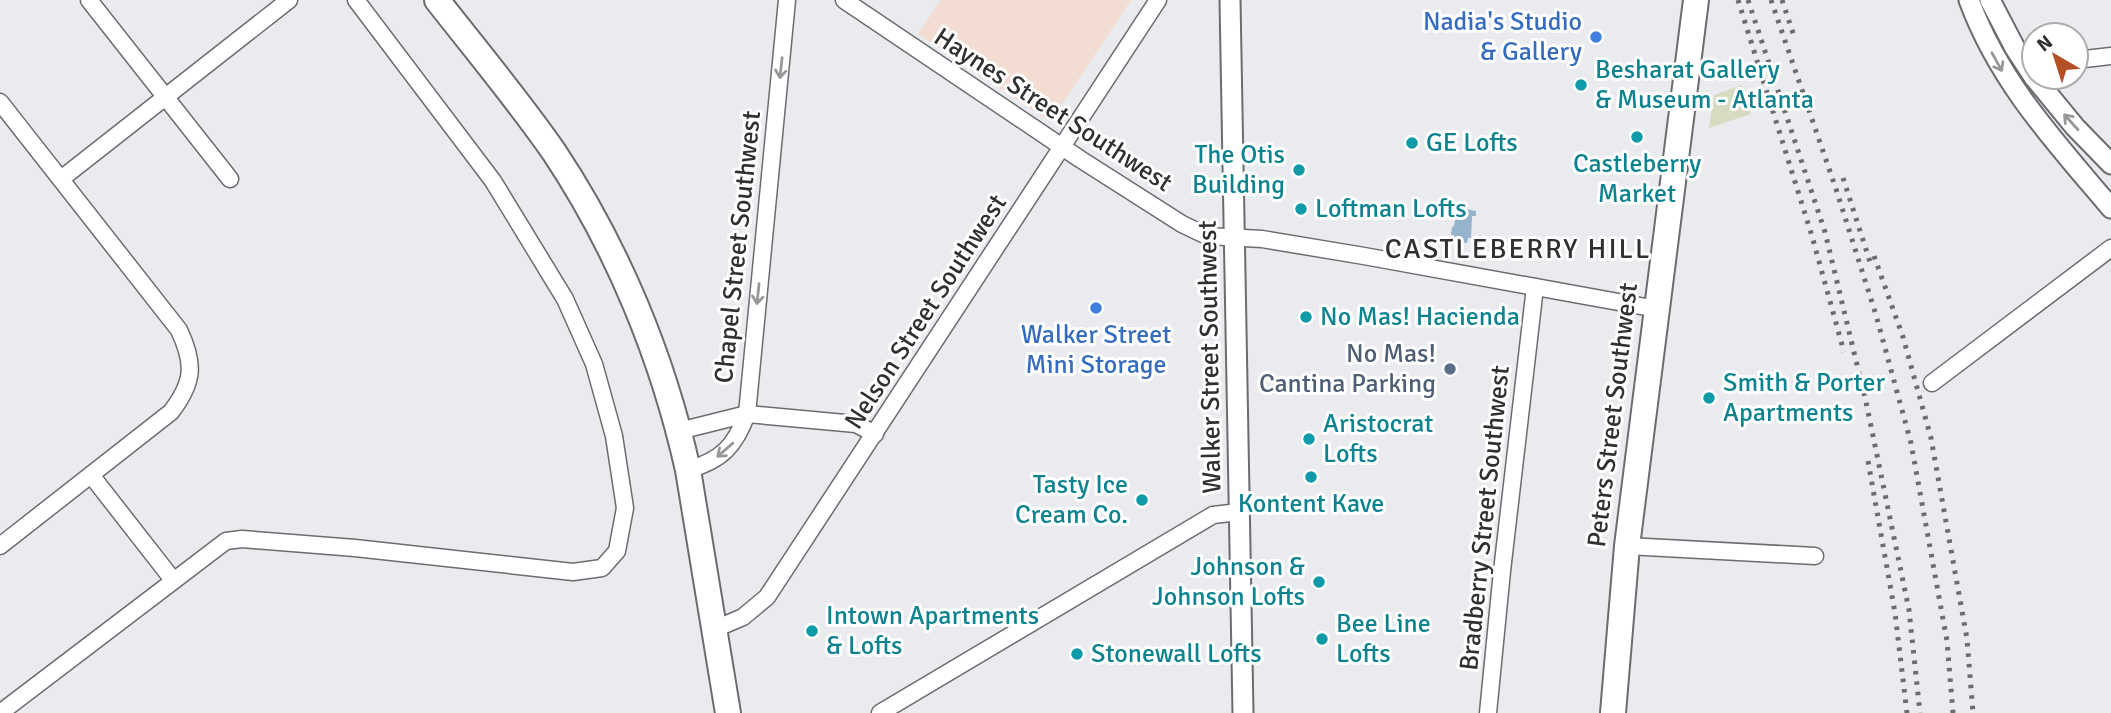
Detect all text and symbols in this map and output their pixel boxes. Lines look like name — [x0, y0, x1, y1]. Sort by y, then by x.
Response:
place label: Nadia's Studio & Gallery — [1423, 6, 1582, 68]
street label: Haynes Street Southwest — [928, 21, 1178, 199]
north arrow — [2020, 21, 2090, 91]
marker: Nadia's Studio & Gallery — [1588, 29, 1604, 45]
text: N — [2032, 30, 2058, 57]
one-way arrow — [1991, 51, 2005, 72]
place label: Besharat Gallery & Museum - Atlanta — [1595, 54, 1814, 116]
one-way arrow — [774, 56, 787, 79]
marker: Besharat Gallery & Museum - Atlanta — [1573, 77, 1589, 93]
street label: Chapel Street Southwest — [708, 109, 768, 385]
one-way arrow — [2063, 113, 2079, 131]
place label: GE Lofts — [1426, 127, 1518, 159]
marker: Castleberry Market — [1629, 129, 1645, 145]
marker: GE Lofts — [1404, 135, 1420, 151]
place label: The Otis Building — [1192, 139, 1285, 201]
place label: Castleberry Market — [1573, 148, 1701, 210]
marker: The Otis Building — [1291, 162, 1307, 178]
street label: Nelson Street Southwest — [838, 189, 1014, 435]
place label: Loftman Lofts — [1315, 193, 1467, 225]
marker: Loftman Lofts — [1293, 201, 1309, 217]
street label: Walker Street Southwest — [1192, 220, 1228, 494]
district label: CASTLEBERRY HILL — [1385, 232, 1651, 266]
street label: Peters Street Southwest — [1581, 281, 1645, 549]
one-way arrow — [752, 283, 765, 305]
marker: Walker Street Mini Storage — [1088, 300, 1104, 316]
place label: No Mas! Hacienda — [1320, 301, 1520, 333]
marker: No Mas! Hacienda — [1298, 309, 1314, 325]
place label: Walker Street Mini Storage — [1021, 319, 1171, 381]
place label: No Mas! Cantina Parking — [1259, 338, 1436, 400]
marker: No Mas! Cantina Parking — [1442, 361, 1458, 377]
street label: Bradberry Street Southwest — [1453, 364, 1517, 672]
place label: Smith & Porter Apartments — [1723, 367, 1886, 429]
marker: Smith & Porter Apartments — [1701, 390, 1717, 406]
place label: Aristocrat Lofts — [1323, 408, 1433, 470]
marker: Aristocrat Lofts — [1301, 431, 1317, 447]
one-way arrow — [717, 442, 735, 458]
place label: Tasty Ice Cream Co. — [1015, 469, 1128, 531]
marker: Kontent Kave — [1303, 469, 1319, 485]
place label: Kontent Kave — [1238, 488, 1384, 520]
marker: Tasty Ice Cream Co. — [1134, 492, 1150, 508]
place label: Johnson & Johnson Lofts — [1152, 551, 1305, 613]
marker: Johnson & Johnson Lofts — [1311, 574, 1327, 590]
place label: Intown Apartments & Lofts — [826, 600, 1039, 662]
place label: Bee Line Lofts — [1336, 608, 1431, 670]
marker: Intown Apartments & Lofts — [804, 623, 820, 639]
marker: Bee Line Lofts — [1314, 631, 1330, 647]
place label: Stonewall Lofts — [1091, 638, 1262, 670]
marker: Stonewall Lofts — [1069, 646, 1085, 662]

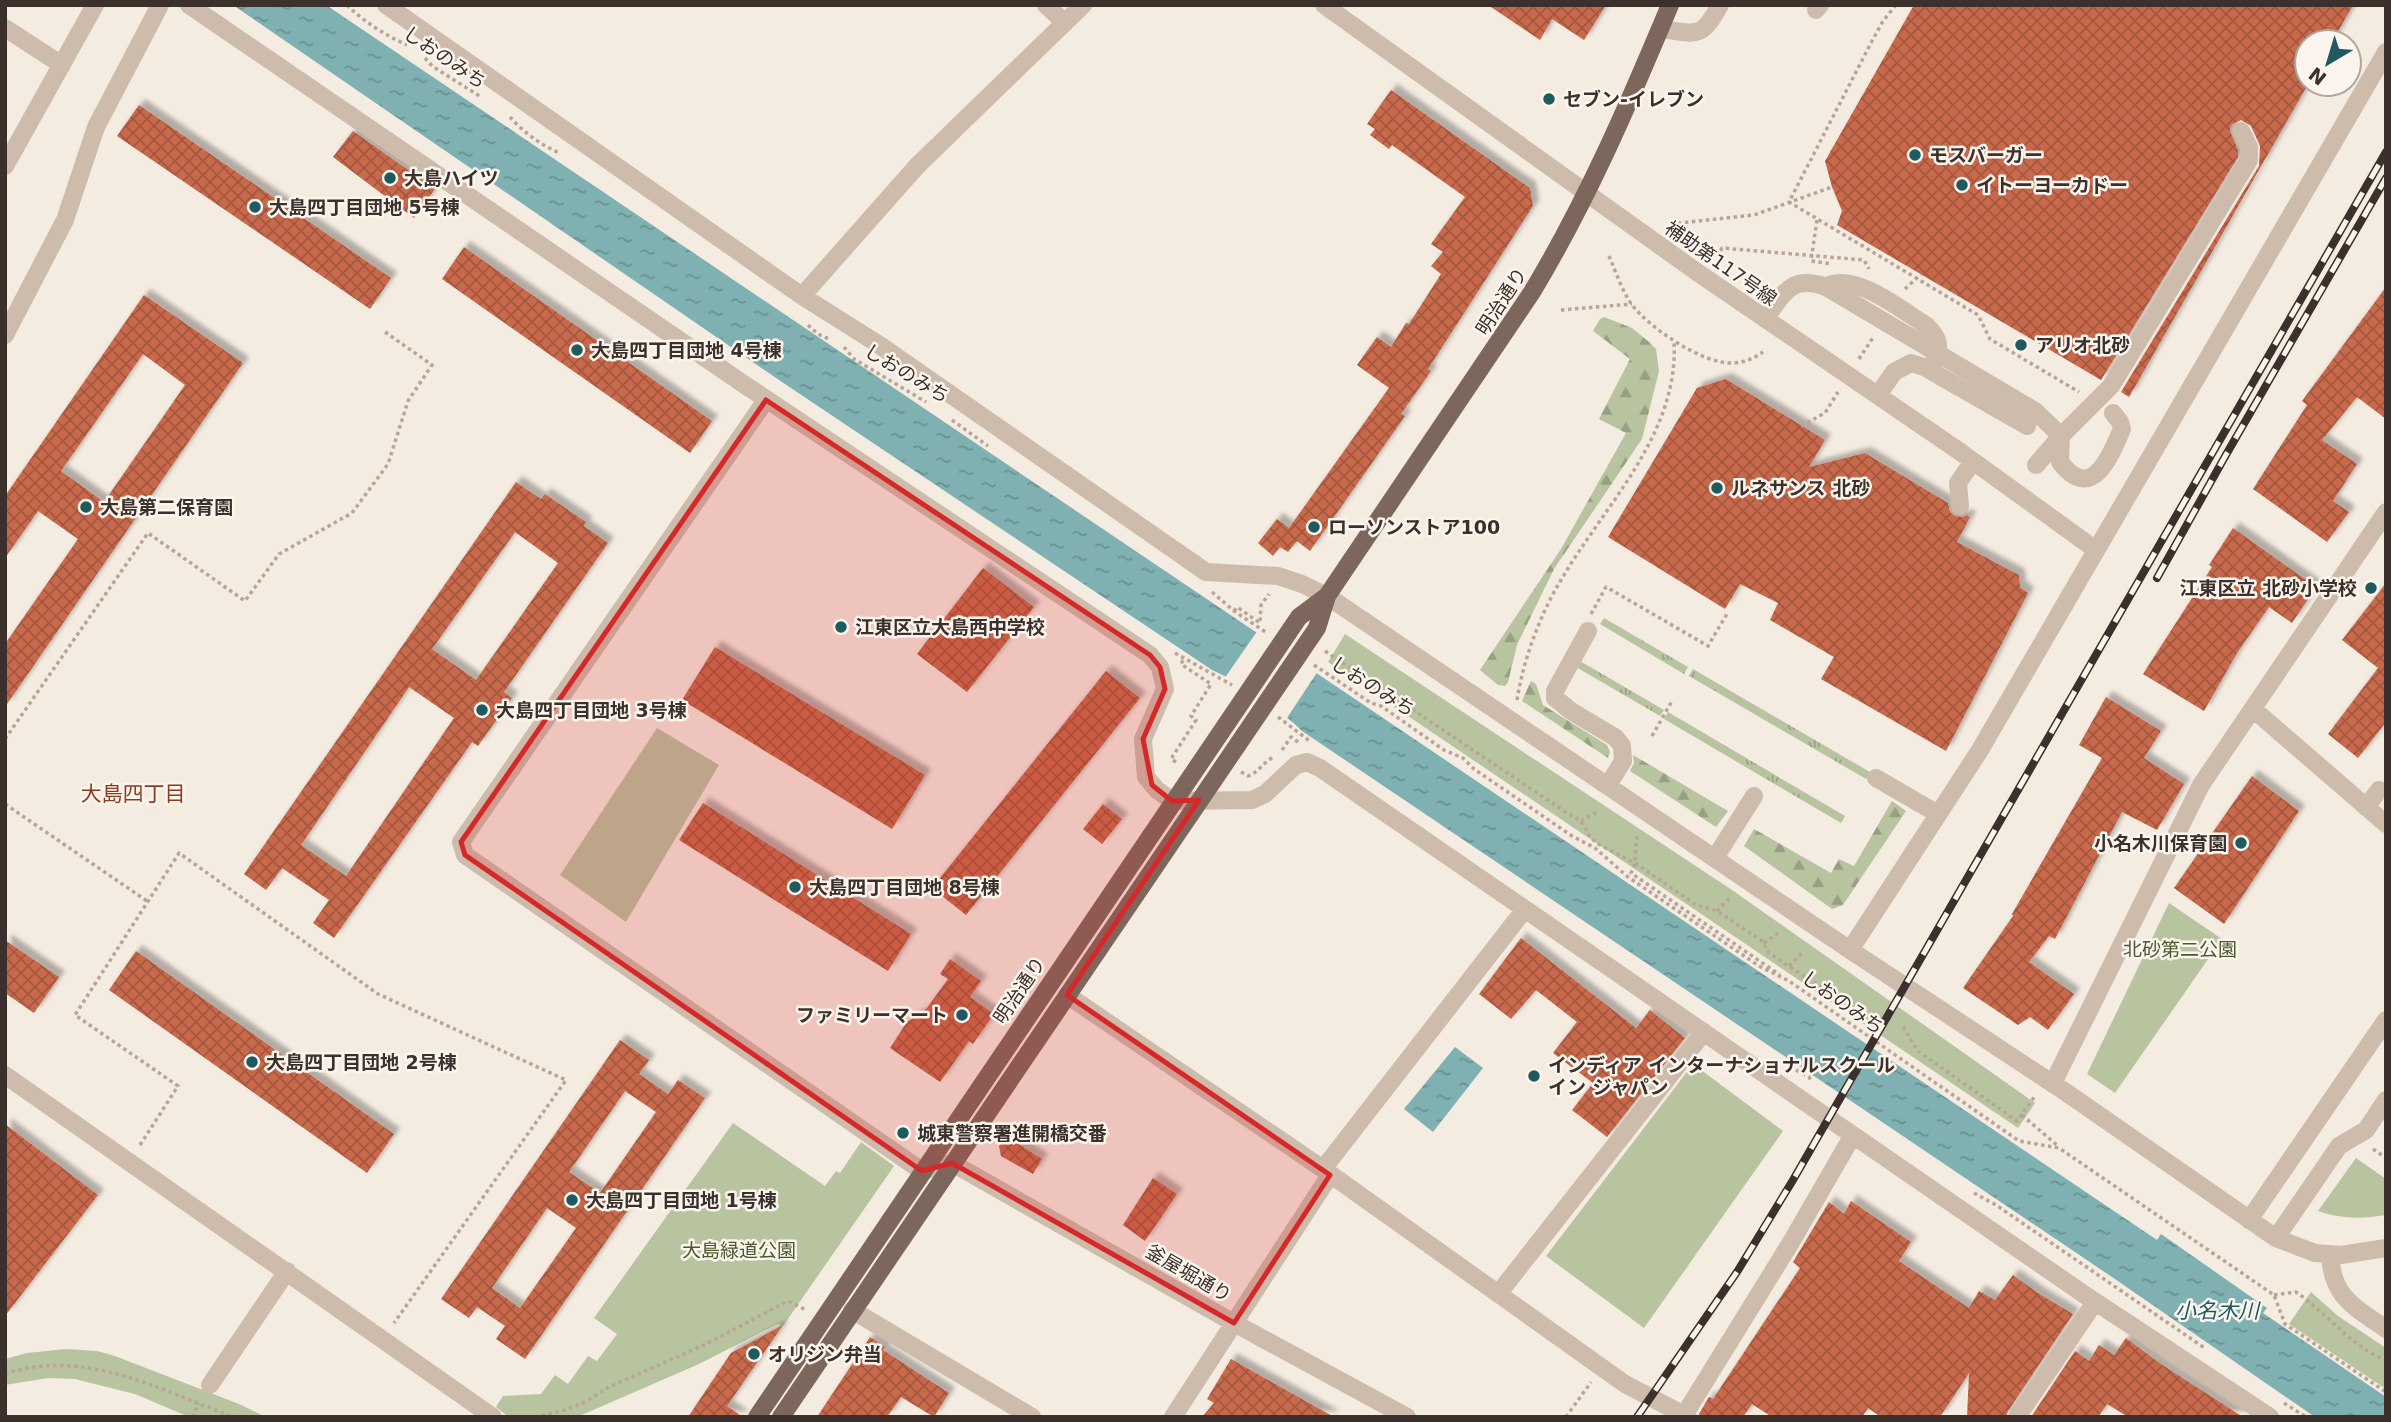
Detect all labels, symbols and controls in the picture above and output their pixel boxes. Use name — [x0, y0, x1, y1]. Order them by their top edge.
street label: しおのみち — [399, 21, 491, 93]
north arrow — [2293, 28, 2363, 98]
text: N — [2304, 63, 2331, 90]
place label: セブン-イレブン — [1563, 88, 1704, 110]
marker: セブン-イレブン — [1541, 91, 1557, 107]
place label: モスバーガー — [1929, 144, 2043, 166]
marker: モスバーガー — [1907, 147, 1923, 163]
place label: 大島ハイツ — [404, 167, 499, 189]
marker: 大島ハイツ — [382, 170, 398, 186]
place label: イトーヨーカドー — [1976, 174, 2128, 196]
marker: イトーヨーカドー — [1954, 177, 1970, 193]
place label: 大島四丁目団地 5号棟 — [269, 196, 460, 218]
marker: 大島四丁目団地 5号棟 — [247, 199, 263, 215]
street label: 補助第117号線 — [1661, 216, 1781, 310]
street label: 明治通り — [1471, 263, 1531, 339]
place label: アリオ北砂 — [2035, 334, 2130, 356]
marker: アリオ北砂 — [2013, 337, 2029, 353]
place label: 大島四丁目団地 4号棟 — [591, 339, 782, 361]
street label: しおのみち — [861, 339, 953, 407]
marker: 大島四丁目団地 4号棟 — [569, 342, 585, 358]
place label: ルネサンス 北砂 — [1731, 477, 1870, 499]
marker: ルネサンス 北砂 — [1709, 480, 1725, 496]
place label: 大島第二保育園 — [100, 496, 233, 518]
marker: 大島第二保育園 — [78, 499, 94, 515]
place label: ローソンストア100 — [1328, 516, 1500, 538]
marker: ローソンストア100 — [1306, 519, 1322, 535]
place label: 江東区立 北砂小学校 — [2179, 577, 2357, 599]
marker: 江東区立 北砂小学校 — [2363, 580, 2379, 596]
place label: 江東区立大島西中学校 — [855, 616, 1045, 638]
marker: 江東区立大島西中学校 — [833, 619, 849, 635]
street label: しおのみち — [1327, 651, 1419, 721]
place label: 大島四丁目団地 3号棟 — [496, 699, 687, 721]
marker: 大島四丁目団地 3号棟 — [474, 702, 490, 718]
district label: 大島四丁目 — [81, 782, 186, 806]
place label: 小名木川保育園 — [2094, 832, 2227, 854]
marker: 小名木川保育園 — [2233, 835, 2249, 851]
place label: 大島四丁目団地 8号棟 — [809, 876, 1000, 898]
marker: 大島四丁目団地 8号棟 — [787, 879, 803, 895]
park label: 北砂第二公園 — [2123, 938, 2237, 960]
street label: 明治通り — [989, 952, 1049, 1028]
street label: しおのみち — [1798, 966, 1888, 1038]
place label: ファミリーマート — [796, 1004, 948, 1026]
marker: ファミリーマート — [954, 1007, 970, 1023]
place label: 大島四丁目団地 2号棟 — [266, 1051, 457, 1073]
marker: 大島四丁目団地 2号棟 — [244, 1054, 260, 1070]
place label: インディア インターナショナルスクール イン ジャパン — [1548, 1054, 1895, 1098]
marker: インディア インターナショナルスクール イン ジャパン — [1526, 1068, 1542, 1084]
place label: 城東警察署進開橋交番 — [917, 1122, 1107, 1144]
marker: 城東警察署進開橋交番 — [895, 1125, 911, 1141]
place label: 大島四丁目団地 1号棟 — [586, 1189, 777, 1211]
marker: 大島四丁目団地 1号棟 — [564, 1192, 580, 1208]
park label: 大島緑道公園 — [682, 1239, 796, 1261]
street label: 釜屋堀通り — [1142, 1240, 1236, 1306]
water label: 小名木川 — [2175, 1299, 2261, 1323]
place label: オリジン弁当 — [768, 1343, 882, 1365]
marker: オリジン弁当 — [746, 1346, 762, 1362]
************
§ Task item:
Provide the number of lines in these entries that hold the word "大島四丁目団地", without any accompanying text.

§ Completed task:
12